Saturday, June 27, 2009

Developed to entertain!

Just because an application is popular doesn’t automatically mean it is anything special or particularly clever in any respects. Even the Fart game was one of the most downloaded games for a while, until everyone realized it was just a digital whoopee cushion. What makes a game or application great is one that keeps people returning to it, to beat a previous score or because of its usefulness.

Paper Toss, a free iPhone app, appears to be a simple game of throwing a crumpled up piece of paper into a trash bucket. There is a fan placed on either side blowing at different speeds. The greater the wind from the fan, the more the piece of paper will drift to one side. Sometimes the piece of paper has to be aimed well to the side, towards the fan, for it to curve in the air and land in the bucket. The goal is to see how many you can get in a row. For the first while I was averaging about 1. Then I somehow got 3 in a row. It took a while to beat that but one day I played a game where I, Magic Johnson, got an amazing score of 14. The fact was, the game kept me going back. I was hooked!

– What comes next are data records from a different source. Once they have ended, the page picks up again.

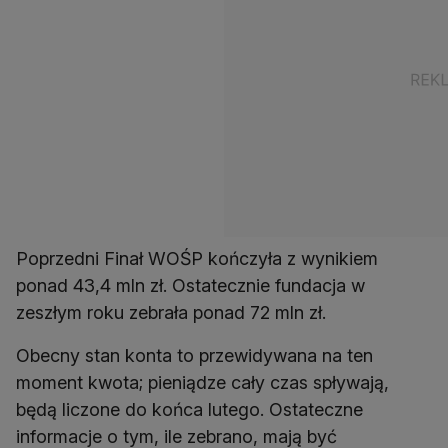
Poprzedni Finał WOŚP kończyła z wynikiem
ponad 43,4 mln zł. Ostatecznie fundacja w
zeszłym roku zebrała ponad 72 mln zł.
Obecny stan konta to przewidywana na ten
moment kwota; pieniądze cały czas spływają,
będą liczone do końca lutego. Ostateczne
informacje o tym, ile zebrano, mają być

Flight control is currently one of the most popular paid iPhone applications. The goal of this game is to land as many large and small aircraft and helicopters as possible, without letting any of them hit each other. Using a finger, you draw the route the airplanes should follow to the runway. The game gets more difficult as you play until eventually two of them bang into each other. As with most games, there is a steep learning curve where you quickly improve your score. Again, this keeps people returning to the game and actually makes the time spent downloading, and the $0.99, worth it.

As simple as these games may appear, the programming required to make them work is actually quite complex. How do the programmers make an object turn, change speed, appear to go further away and even rotate about its axis? A combination of Physics and Math! A programmer with ActionScript 3.0 experience, and a healthy dose of trigonometry and physics knowledge, can design a program to do just about anything. They can manipulate digital speed variables, x and y, and change the size of an object to make a 2 dimensional image do anything in a 3 dimensional fashion.

Time for me to practice throwing a crumpled up piece of paper in a garbage bucket!